How to configure a kafka collector and a HDFS sink


#1

I need to track data coming from kafka and after processing it I need to dump the data to HDFS.
Can someone please help me out to configure the same in snowplow - Kafka tracker and HDFS as sink


#2

Hi @vishwas - we don’t have a component to do this yet I’m afraid.
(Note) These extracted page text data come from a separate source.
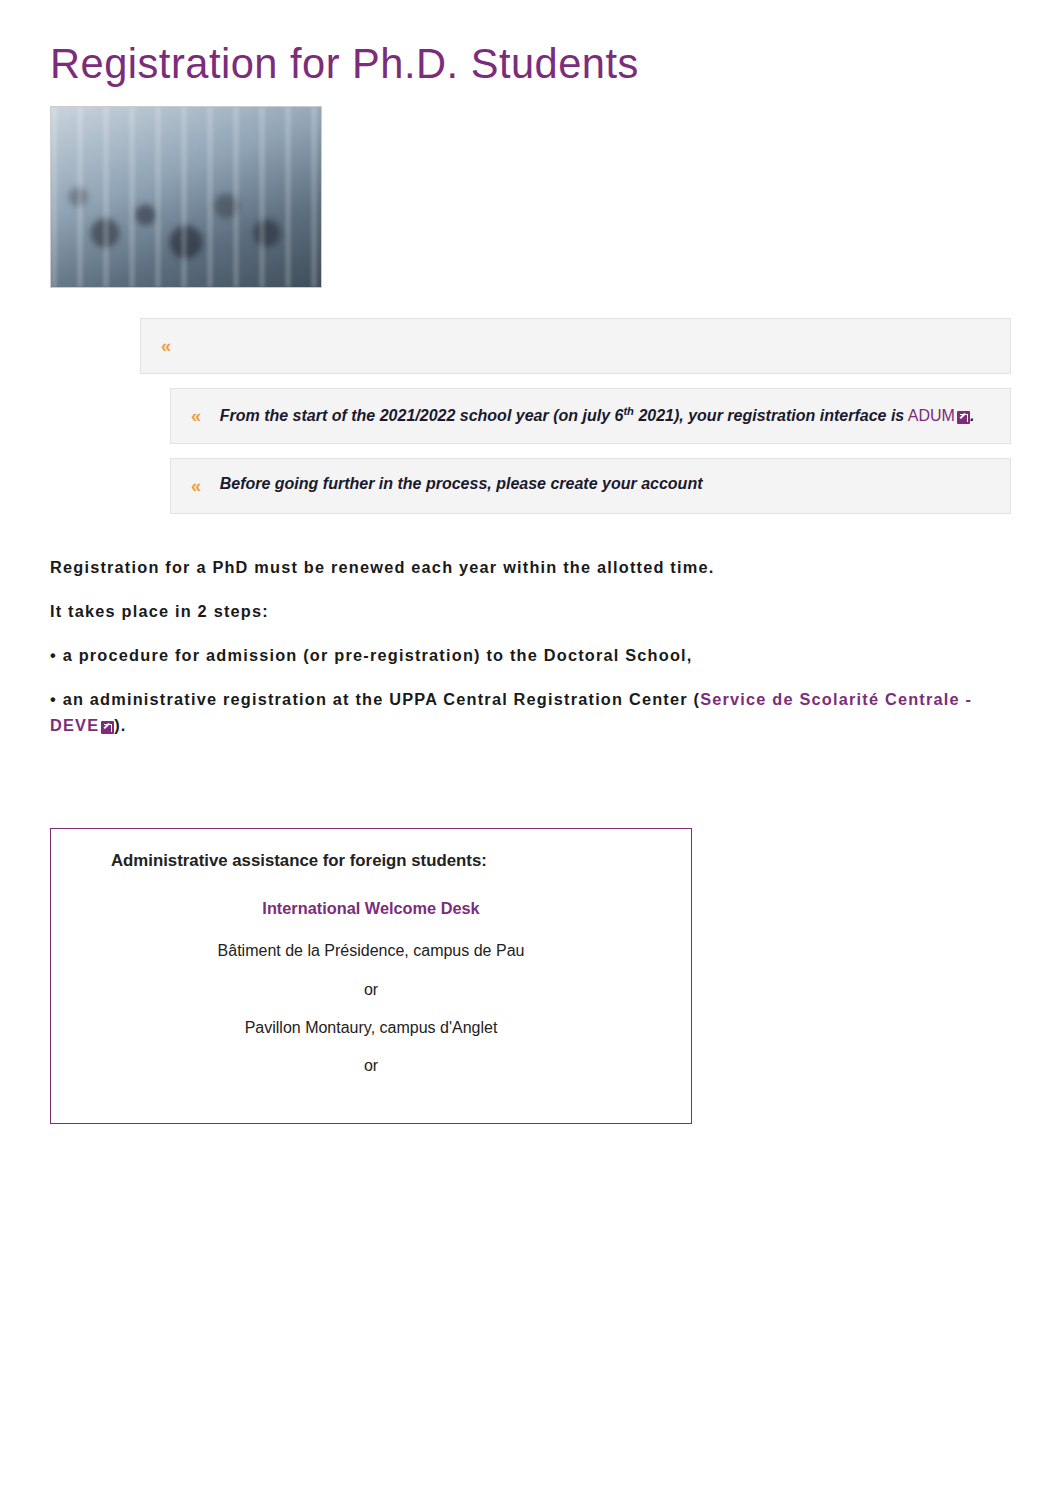Registration for Ph.D. Students
«
« From the start of the 2021/2022 school year (on july 6th 2021), your registration interface is ADUM.
« Before going further in the process, please create your account
Registration for a PhD must be renewed each year within the allotted time.
It takes place in 2 steps:
• a procedure for admission (or pre-registration) to the Doctoral School,
• an administrative registration at the UPPA Central Registration Center (Service de Scolarité Centrale - DEVE).
Administrative assistance for foreign students:
International Welcome Desk
Bâtiment de la Présidence, campus de Pau
or
Pavillon Montaury, campus d'Anglet
or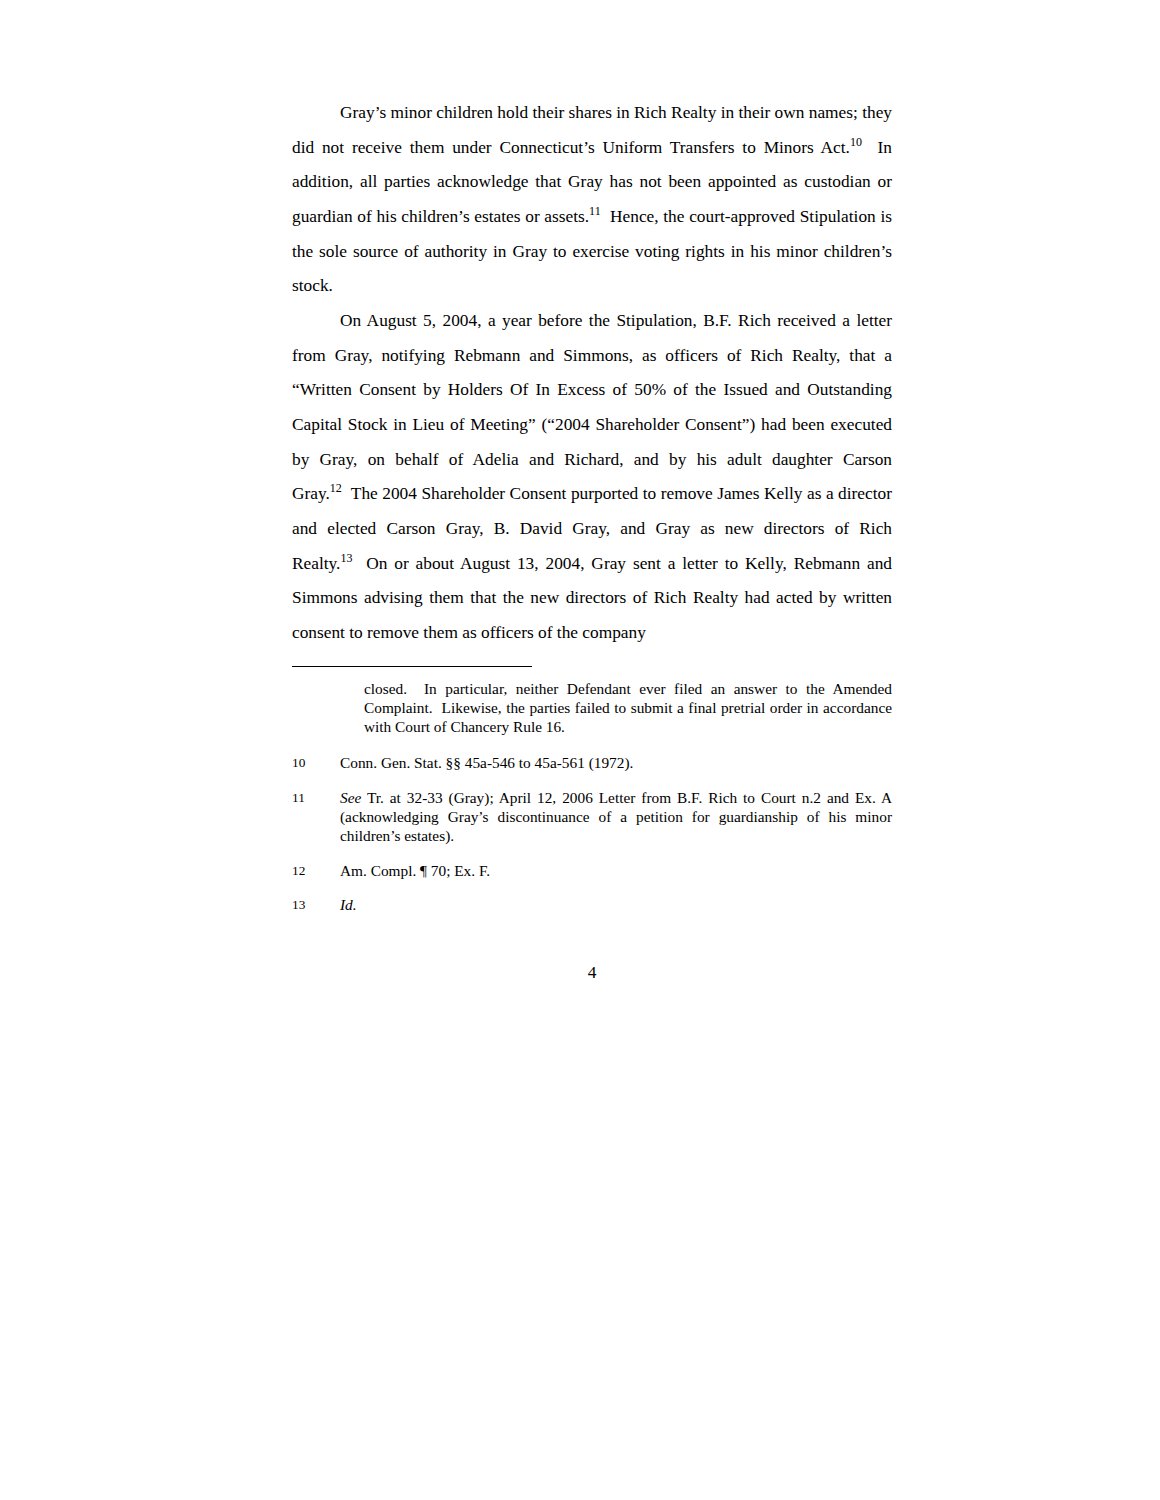Gray’s minor children hold their shares in Rich Realty in their own names; they did not receive them under Connecticut’s Uniform Transfers to Minors Act.10 In addition, all parties acknowledge that Gray has not been appointed as custodian or guardian of his children’s estates or assets.11 Hence, the court-approved Stipulation is the sole source of authority in Gray to exercise voting rights in his minor children’s stock.
On August 5, 2004, a year before the Stipulation, B.F. Rich received a letter from Gray, notifying Rebmann and Simmons, as officers of Rich Realty, that a “Written Consent by Holders Of In Excess of 50% of the Issued and Outstanding Capital Stock in Lieu of Meeting” (“2004 Shareholder Consent”) had been executed by Gray, on behalf of Adelia and Richard, and by his adult daughter Carson Gray.12 The 2004 Shareholder Consent purported to remove James Kelly as a director and elected Carson Gray, B. David Gray, and Gray as new directors of Rich Realty.13 On or about August 13, 2004, Gray sent a letter to Kelly, Rebmann and Simmons advising them that the new directors of Rich Realty had acted by written consent to remove them as officers of the company
closed. In particular, neither Defendant ever filed an answer to the Amended Complaint. Likewise, the parties failed to submit a final pretrial order in accordance with Court of Chancery Rule 16.
10
Conn. Gen. Stat. §§ 45a-546 to 45a-561 (1972).
11
See Tr. at 32-33 (Gray); April 12, 2006 Letter from B.F. Rich to Court n.2 and Ex. A (acknowledging Gray’s discontinuance of a petition for guardianship of his minor children’s estates).
12
Am. Compl. ¶ 70; Ex. F.
13
Id.
4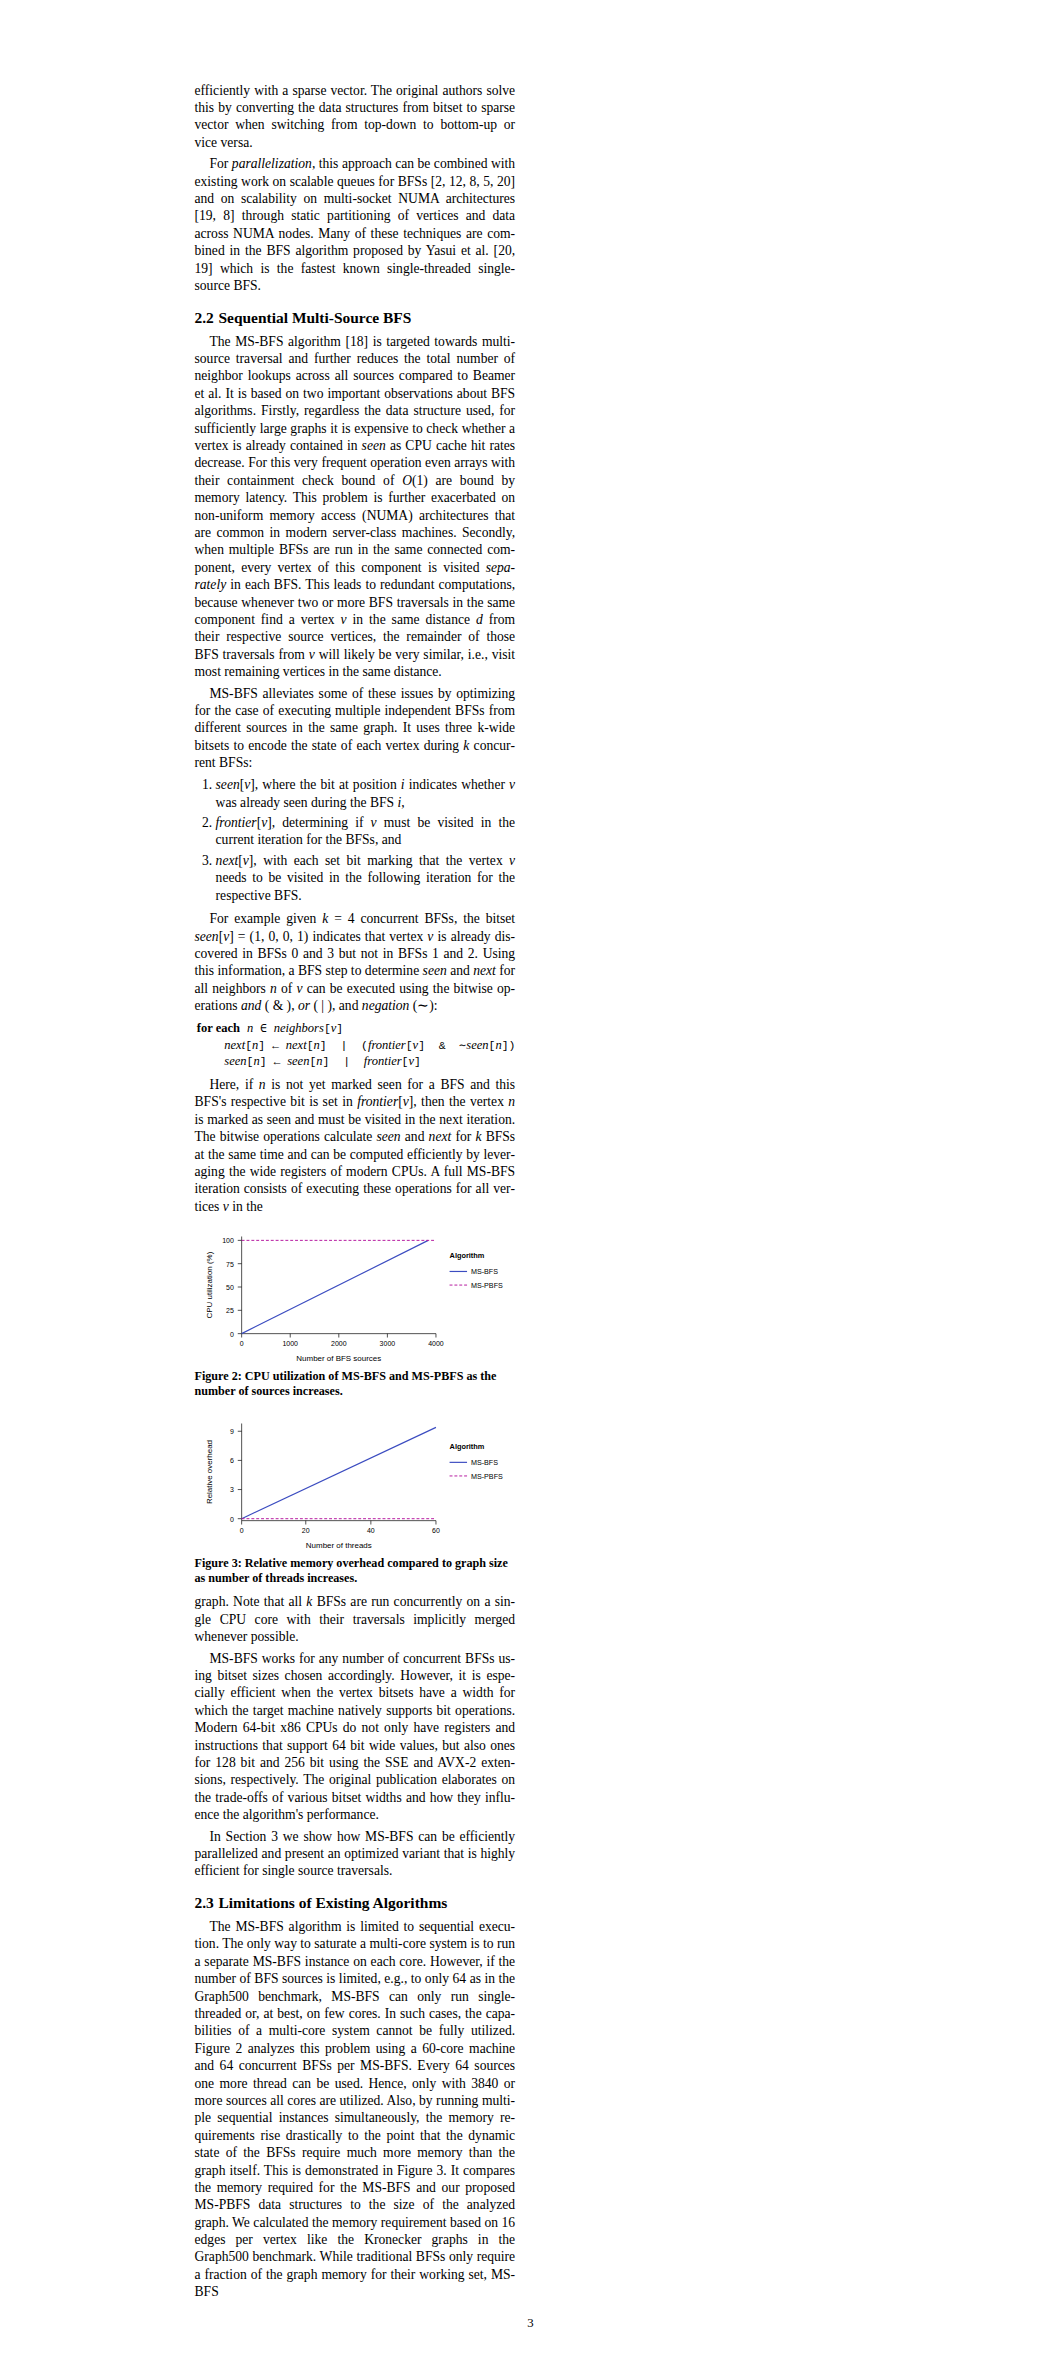efficiently with a sparse vector. The original authors solve this by converting the data structures from bitset to sparse vector when switching from top-down to bottom-up or vice versa.
For parallelization, this approach can be combined with existing work on scalable queues for BFSs [2, 12, 8, 5, 20] and on scalability on multi-socket NUMA architectures [19, 8] through static partitioning of vertices and data across NUMA nodes. Many of these techniques are combined in the BFS algorithm proposed by Yasui et al. [20, 19] which is the fastest known single-threaded single-source BFS.
2.2 Sequential Multi-Source BFS
The MS-BFS algorithm [18] is targeted towards multi-source traversal and further reduces the total number of neighbor lookups across all sources compared to Beamer et al. It is based on two important observations about BFS algorithms. Firstly, regardless the data structure used, for sufficiently large graphs it is expensive to check whether a vertex is already contained in seen as CPU cache hit rates decrease. For this very frequent operation even arrays with their containment check bound of O(1) are bound by memory latency. This problem is further exacerbated on non-uniform memory access (NUMA) architectures that are common in modern server-class machines. Secondly, when multiple BFSs are run in the same connected component, every vertex of this component is visited separately in each BFS. This leads to redundant computations, because whenever two or more BFS traversals in the same component find a vertex v in the same distance d from their respective source vertices, the remainder of those BFS traversals from v will likely be very similar, i.e., visit most remaining vertices in the same distance.
MS-BFS alleviates some of these issues by optimizing for the case of executing multiple independent BFSs from different sources in the same graph. It uses three k-wide bitsets to encode the state of each vertex during k concurrent BFSs:
seen[v], where the bit at position i indicates whether v was already seen during the BFS i,
frontier[v], determining if v must be visited in the current iteration for the BFSs, and
next[v], with each set bit marking that the vertex v needs to be visited in the following iteration for the respective BFS.
For example given k = 4 concurrent BFSs, the bitset seen[v] = (1, 0, 0, 1) indicates that vertex v is already discovered in BFSs 0 and 3 but not in BFSs 1 and 2. Using this information, a BFS step to determine seen and next for all neighbors n of v can be executed using the bitwise operations and ( & ), or ( | ), and negation (∼):
for each n ∈ neighbors[v] next[n] ← next[n] | (frontier[v] & ∼seen[n]) seen[n] ← seen[n] | frontier[v]
Here, if n is not yet marked seen for a BFS and this BFS's respective bit is set in frontier[v], then the vertex n is marked as seen and must be visited in the next iteration. The bitwise operations calculate seen and next for k BFSs at the same time and can be computed efficiently by leveraging the wide registers of modern CPUs. A full MS-BFS iteration consists of executing these operations for all vertices v in the
100 75 50 25 0 0 1000 2000 3000 4000 CPU utilization (%) Number of BFS sources Algorithm MS-BFS MS-PBFS
Figure 2: CPU utilization of MS-BFS and MS-PBFS as the number of sources increases.
9 6 3 0 0 20 40 60 Relative overhead Number of threads Algorithm MS-BFS MS-PBFS
Figure 3: Relative memory overhead compared to graph size as number of threads increases.
graph. Note that all k BFSs are run concurrently on a single CPU core with their traversals implicitly merged whenever possible.
MS-BFS works for any number of concurrent BFSs using bitset sizes chosen accordingly. However, it is especially efficient when the vertex bitsets have a width for which the target machine natively supports bit operations. Modern 64-bit x86 CPUs do not only have registers and instructions that support 64 bit wide values, but also ones for 128 bit and 256 bit using the SSE and AVX-2 extensions, respectively. The original publication elaborates on the trade-offs of various bitset widths and how they influence the algorithm's performance.
In Section 3 we show how MS-BFS can be efficiently parallelized and present an optimized variant that is highly efficient for single source traversals.
2.3 Limitations of Existing Algorithms
The MS-BFS algorithm is limited to sequential execution. The only way to saturate a multi-core system is to run a separate MS-BFS instance on each core. However, if the number of BFS sources is limited, e.g., to only 64 as in the Graph500 benchmark, MS-BFS can only run single-threaded or, at best, on few cores. In such cases, the capabilities of a multi-core system cannot be fully utilized. Figure 2 analyzes this problem using a 60-core machine and 64 concurrent BFSs per MS-BFS. Every 64 sources one more thread can be used. Hence, only with 3840 or more sources all cores are utilized. Also, by running multiple sequential instances simultaneously, the memory requirements rise drastically to the point that the dynamic state of the BFSs require much more memory than the graph itself. This is demonstrated in Figure 3. It compares the memory required for the MS-BFS and our proposed MS-PBFS data structures to the size of the analyzed graph. We calculated the memory requirement based on 16 edges per vertex like the Kronecker graphs in the Graph500 benchmark. While traditional BFSs only require a fraction of the graph memory for their working set, MS-BFS
3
Are you talking about storing the enriched events to HDFS, or the raw collector payloads?


#3

Storing the enriched events to HDFS.
Collecting the data from kafka, enriching the data and then storing the enriched data to HDFS… is this possible through snowplow?


#4

Hi @vishwas - we don’t currently have a component for this, but it’s something we’ll look at building in the New Year. In the meantime, I’d suggest doing a Google search for “Kafka to HDFS” and exploring the results which come up.


#5

Hi @alex - Is there a possibilty to collect the data from kafka topic, enrich the data and push it back to kafka as another kafka topic?? If so, Could you please help in configuring the same… Thanks


#6

Yes indeed it is possible - we don’t have documentation on the wiki yet but the blog post should help you:


#7

Hi @alex - Thanks for the information. I went through the documentation, One more clarification is required. How to configure collector to use kafka as a source(to collect the data from a kafka topic…)
Overall flow is Kafka topic --> Enrichment --> Kafka topic. Need to set up this pipeline in snowplow…
Thanks…


#8

Hi @vishwas - I think you’re a bit confused on the terminology: an event collector receives events over HTTP; there’s no concept of Kafka (or Kinesis or S3 or …) as a collector’s source. Of course Stream Enrich can take Kinesis or Kafka as a source.